* **EXERCISE OBJECTIVE**: Write out exactly the lines of the entries below from the one holding "left knee: (595, 293)" to the one holding "left knee: (392, 450)", inclusive, and leave out all other lines.

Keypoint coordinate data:

--------

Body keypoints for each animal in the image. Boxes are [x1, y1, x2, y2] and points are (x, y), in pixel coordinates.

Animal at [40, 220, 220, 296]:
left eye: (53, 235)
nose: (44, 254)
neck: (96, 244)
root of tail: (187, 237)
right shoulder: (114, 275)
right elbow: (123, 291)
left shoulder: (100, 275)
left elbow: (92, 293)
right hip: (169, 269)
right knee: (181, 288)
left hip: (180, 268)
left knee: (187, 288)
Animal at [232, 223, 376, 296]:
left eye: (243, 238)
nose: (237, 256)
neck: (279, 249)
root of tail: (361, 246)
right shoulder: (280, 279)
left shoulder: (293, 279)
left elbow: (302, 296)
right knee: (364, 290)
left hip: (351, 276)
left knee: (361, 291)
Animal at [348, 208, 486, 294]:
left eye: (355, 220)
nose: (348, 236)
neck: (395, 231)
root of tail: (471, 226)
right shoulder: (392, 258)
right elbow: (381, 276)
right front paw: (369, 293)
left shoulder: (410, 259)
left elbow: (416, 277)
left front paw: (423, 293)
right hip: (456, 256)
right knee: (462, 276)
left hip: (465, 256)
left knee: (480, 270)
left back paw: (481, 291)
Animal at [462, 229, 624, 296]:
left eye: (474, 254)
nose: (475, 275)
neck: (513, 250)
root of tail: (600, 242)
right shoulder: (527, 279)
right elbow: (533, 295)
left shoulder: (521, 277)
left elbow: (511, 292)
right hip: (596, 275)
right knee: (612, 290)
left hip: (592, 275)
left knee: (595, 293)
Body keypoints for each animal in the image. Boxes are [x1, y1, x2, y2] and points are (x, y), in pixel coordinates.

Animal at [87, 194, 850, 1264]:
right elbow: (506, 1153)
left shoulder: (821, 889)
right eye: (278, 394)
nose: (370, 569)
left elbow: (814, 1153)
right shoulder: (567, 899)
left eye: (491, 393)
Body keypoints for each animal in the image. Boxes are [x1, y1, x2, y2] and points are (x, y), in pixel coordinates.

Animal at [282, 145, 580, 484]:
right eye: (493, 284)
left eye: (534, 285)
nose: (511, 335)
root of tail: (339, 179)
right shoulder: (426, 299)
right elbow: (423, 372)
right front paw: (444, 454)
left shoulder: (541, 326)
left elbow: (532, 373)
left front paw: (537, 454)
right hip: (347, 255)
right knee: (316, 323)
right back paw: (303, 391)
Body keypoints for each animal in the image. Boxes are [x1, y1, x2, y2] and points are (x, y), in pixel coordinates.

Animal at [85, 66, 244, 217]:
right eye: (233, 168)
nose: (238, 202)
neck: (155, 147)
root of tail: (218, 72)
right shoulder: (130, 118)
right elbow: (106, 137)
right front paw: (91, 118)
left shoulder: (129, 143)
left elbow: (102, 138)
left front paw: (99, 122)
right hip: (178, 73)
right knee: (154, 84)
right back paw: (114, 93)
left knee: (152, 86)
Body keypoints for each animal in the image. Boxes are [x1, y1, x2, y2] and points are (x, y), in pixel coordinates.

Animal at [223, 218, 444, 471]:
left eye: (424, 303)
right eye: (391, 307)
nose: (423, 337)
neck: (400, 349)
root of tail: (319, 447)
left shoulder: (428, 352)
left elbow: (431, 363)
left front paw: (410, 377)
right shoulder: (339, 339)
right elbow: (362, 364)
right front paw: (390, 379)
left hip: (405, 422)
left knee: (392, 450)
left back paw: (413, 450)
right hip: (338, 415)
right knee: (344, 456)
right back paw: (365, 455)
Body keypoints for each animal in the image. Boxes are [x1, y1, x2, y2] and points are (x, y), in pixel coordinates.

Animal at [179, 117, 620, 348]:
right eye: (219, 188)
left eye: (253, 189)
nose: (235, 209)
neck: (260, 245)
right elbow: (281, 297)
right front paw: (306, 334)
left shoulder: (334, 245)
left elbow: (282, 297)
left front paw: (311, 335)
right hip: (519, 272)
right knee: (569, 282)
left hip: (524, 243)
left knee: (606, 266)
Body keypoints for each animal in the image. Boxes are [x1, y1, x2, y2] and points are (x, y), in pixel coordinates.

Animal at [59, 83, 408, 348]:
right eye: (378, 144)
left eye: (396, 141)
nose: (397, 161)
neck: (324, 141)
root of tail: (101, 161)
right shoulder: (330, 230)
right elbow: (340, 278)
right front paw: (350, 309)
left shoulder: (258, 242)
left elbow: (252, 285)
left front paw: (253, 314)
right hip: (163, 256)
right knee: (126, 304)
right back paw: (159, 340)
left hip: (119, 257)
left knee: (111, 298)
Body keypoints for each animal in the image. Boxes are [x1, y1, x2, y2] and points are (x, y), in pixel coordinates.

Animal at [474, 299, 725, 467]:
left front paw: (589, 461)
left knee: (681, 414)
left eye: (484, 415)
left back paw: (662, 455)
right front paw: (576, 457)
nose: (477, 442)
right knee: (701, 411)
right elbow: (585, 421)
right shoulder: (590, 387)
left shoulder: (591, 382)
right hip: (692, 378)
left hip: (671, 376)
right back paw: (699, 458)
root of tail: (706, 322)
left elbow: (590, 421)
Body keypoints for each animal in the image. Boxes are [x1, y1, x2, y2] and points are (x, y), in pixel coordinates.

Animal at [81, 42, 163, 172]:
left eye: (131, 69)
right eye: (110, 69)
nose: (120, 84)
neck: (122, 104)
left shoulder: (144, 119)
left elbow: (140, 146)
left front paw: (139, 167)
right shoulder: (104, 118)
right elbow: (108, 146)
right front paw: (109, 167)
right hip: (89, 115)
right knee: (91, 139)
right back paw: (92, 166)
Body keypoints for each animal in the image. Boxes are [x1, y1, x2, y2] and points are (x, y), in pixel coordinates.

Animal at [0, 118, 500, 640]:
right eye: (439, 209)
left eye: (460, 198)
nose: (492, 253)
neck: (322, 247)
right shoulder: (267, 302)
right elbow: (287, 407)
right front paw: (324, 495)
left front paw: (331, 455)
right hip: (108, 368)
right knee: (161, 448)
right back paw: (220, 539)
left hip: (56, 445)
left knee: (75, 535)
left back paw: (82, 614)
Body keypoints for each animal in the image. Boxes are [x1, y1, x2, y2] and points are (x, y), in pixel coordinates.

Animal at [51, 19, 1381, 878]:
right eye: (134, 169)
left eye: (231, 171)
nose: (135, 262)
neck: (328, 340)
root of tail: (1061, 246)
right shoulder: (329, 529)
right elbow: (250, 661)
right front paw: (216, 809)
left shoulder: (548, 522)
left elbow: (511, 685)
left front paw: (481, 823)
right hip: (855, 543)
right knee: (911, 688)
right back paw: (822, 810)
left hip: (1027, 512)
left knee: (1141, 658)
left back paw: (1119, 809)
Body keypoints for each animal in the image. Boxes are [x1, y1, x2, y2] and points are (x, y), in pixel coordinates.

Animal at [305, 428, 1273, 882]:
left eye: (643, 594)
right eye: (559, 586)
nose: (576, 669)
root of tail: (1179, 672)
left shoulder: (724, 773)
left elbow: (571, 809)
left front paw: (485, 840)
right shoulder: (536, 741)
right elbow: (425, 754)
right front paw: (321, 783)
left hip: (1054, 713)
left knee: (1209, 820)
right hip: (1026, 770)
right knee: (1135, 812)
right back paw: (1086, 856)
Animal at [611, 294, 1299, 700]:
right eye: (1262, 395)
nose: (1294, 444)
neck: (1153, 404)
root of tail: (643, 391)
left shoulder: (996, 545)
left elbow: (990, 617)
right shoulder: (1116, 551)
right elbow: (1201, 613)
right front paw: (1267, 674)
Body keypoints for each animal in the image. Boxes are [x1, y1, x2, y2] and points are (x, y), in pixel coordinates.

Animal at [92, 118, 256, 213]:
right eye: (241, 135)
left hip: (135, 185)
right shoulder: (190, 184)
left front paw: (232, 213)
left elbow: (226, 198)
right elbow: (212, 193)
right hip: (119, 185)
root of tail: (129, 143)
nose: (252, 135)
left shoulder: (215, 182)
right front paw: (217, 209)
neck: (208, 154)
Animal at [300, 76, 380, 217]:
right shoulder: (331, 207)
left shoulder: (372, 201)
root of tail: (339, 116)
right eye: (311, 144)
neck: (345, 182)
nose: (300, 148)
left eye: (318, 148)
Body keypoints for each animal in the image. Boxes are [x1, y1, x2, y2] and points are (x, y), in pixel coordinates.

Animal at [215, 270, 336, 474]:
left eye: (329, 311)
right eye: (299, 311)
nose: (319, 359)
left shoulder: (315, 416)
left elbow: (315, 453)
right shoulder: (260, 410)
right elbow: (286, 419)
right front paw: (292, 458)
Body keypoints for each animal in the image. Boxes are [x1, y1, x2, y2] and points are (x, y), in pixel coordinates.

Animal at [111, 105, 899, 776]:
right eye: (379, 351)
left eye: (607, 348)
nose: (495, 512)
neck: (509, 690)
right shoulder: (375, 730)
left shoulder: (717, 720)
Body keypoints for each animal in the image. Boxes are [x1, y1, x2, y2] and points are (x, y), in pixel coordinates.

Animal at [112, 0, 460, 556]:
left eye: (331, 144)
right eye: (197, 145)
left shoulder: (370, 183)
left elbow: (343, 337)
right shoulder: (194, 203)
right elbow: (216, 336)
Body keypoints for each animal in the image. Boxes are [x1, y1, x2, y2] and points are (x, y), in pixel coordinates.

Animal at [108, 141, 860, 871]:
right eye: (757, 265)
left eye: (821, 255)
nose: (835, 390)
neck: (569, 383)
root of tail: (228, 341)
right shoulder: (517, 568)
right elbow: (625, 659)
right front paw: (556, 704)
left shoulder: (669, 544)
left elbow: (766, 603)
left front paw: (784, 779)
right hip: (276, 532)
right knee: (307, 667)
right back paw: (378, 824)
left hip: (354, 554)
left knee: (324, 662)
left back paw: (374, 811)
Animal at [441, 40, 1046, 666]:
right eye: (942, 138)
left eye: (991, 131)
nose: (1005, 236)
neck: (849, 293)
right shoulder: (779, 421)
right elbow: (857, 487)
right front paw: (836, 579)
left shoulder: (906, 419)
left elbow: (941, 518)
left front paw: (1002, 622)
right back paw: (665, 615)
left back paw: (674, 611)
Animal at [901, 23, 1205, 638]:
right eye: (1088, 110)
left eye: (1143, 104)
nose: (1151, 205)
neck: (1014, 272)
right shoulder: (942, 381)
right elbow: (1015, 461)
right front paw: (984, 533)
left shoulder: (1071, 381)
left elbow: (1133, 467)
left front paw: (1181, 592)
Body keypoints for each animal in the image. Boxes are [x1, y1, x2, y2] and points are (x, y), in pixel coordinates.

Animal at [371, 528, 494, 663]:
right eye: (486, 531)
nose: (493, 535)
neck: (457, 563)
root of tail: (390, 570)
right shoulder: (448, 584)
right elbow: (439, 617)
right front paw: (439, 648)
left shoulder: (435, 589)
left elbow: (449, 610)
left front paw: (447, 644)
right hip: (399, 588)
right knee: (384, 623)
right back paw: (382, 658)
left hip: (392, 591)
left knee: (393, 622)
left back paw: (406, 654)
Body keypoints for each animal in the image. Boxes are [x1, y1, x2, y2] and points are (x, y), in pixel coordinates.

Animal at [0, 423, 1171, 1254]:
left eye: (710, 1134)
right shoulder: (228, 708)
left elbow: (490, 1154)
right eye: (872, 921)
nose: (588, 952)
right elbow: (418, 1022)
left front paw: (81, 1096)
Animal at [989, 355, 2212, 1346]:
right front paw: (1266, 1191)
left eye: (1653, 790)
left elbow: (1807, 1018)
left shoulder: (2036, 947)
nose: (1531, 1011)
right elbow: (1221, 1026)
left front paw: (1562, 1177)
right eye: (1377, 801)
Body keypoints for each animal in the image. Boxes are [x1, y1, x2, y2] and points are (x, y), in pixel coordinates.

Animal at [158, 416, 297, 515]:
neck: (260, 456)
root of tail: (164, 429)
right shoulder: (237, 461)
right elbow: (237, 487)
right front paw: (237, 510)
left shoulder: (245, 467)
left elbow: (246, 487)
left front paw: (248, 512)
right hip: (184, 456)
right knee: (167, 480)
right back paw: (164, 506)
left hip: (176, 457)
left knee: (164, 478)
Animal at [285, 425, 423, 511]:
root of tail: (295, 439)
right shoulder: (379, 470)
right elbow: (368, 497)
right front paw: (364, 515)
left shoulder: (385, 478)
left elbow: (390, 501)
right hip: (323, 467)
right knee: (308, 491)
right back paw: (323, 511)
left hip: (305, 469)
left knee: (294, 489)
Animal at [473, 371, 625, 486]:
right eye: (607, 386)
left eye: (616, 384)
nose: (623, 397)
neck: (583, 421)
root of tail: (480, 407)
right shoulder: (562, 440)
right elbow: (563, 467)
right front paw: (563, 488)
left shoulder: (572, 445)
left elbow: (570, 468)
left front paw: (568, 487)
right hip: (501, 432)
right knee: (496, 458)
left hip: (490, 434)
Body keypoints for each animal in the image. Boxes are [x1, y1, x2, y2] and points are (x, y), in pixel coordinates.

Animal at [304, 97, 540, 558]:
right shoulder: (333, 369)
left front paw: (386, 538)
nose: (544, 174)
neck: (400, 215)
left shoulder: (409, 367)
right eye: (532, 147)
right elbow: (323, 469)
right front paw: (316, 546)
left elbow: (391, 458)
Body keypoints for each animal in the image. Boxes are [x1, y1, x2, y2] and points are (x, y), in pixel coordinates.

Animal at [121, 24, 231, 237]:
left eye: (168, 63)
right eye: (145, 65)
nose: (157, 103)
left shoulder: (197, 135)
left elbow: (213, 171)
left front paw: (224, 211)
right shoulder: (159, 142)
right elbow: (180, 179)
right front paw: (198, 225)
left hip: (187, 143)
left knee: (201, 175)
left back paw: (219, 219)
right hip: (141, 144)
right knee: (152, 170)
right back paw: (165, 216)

--------

* **OUTPUT OF THE EXERCISE**:
left knee: (595, 293)
Body keypoints for each animal in the image. Boxes are [x1, y1, x2, y2] and points are (x, y), in pixel coordinates.

Animal at [87, 194, 850, 1264]:
right elbow: (506, 1153)
left shoulder: (821, 889)
right eye: (278, 394)
nose: (370, 569)
left elbow: (814, 1153)
right shoulder: (567, 899)
left eye: (491, 393)
Body keypoints for each animal in the image. Boxes are [x1, y1, x2, y2] and points are (x, y), in pixel coordinates.

Animal at [282, 145, 580, 484]:
right eye: (493, 284)
left eye: (534, 285)
nose: (511, 335)
root of tail: (339, 179)
right shoulder: (426, 299)
right elbow: (423, 372)
right front paw: (444, 454)
left shoulder: (541, 326)
left elbow: (532, 373)
left front paw: (537, 454)
right hip: (347, 255)
right knee: (316, 323)
right back paw: (303, 391)
Body keypoints for each animal in the image. Boxes are [x1, y1, x2, y2] and points are (x, y), in pixel coordinates.

Animal at [85, 66, 244, 217]:
right eye: (233, 168)
nose: (238, 202)
neck: (155, 147)
root of tail: (218, 72)
right shoulder: (130, 118)
right elbow: (106, 137)
right front paw: (91, 118)
left shoulder: (129, 143)
left elbow: (102, 138)
left front paw: (99, 122)
right hip: (178, 73)
right knee: (154, 84)
right back paw: (114, 93)
left knee: (152, 86)
Body keypoints for each animal in the image. Boxes are [x1, y1, x2, y2] and points are (x, y), in pixel coordinates.

Animal at [223, 218, 444, 471]:
left eye: (424, 303)
right eye: (391, 307)
nose: (423, 337)
neck: (400, 349)
root of tail: (319, 447)
left shoulder: (428, 352)
left elbow: (431, 363)
left front paw: (410, 377)
right shoulder: (339, 339)
right elbow: (362, 364)
right front paw: (390, 379)
left hip: (405, 422)
left knee: (392, 450)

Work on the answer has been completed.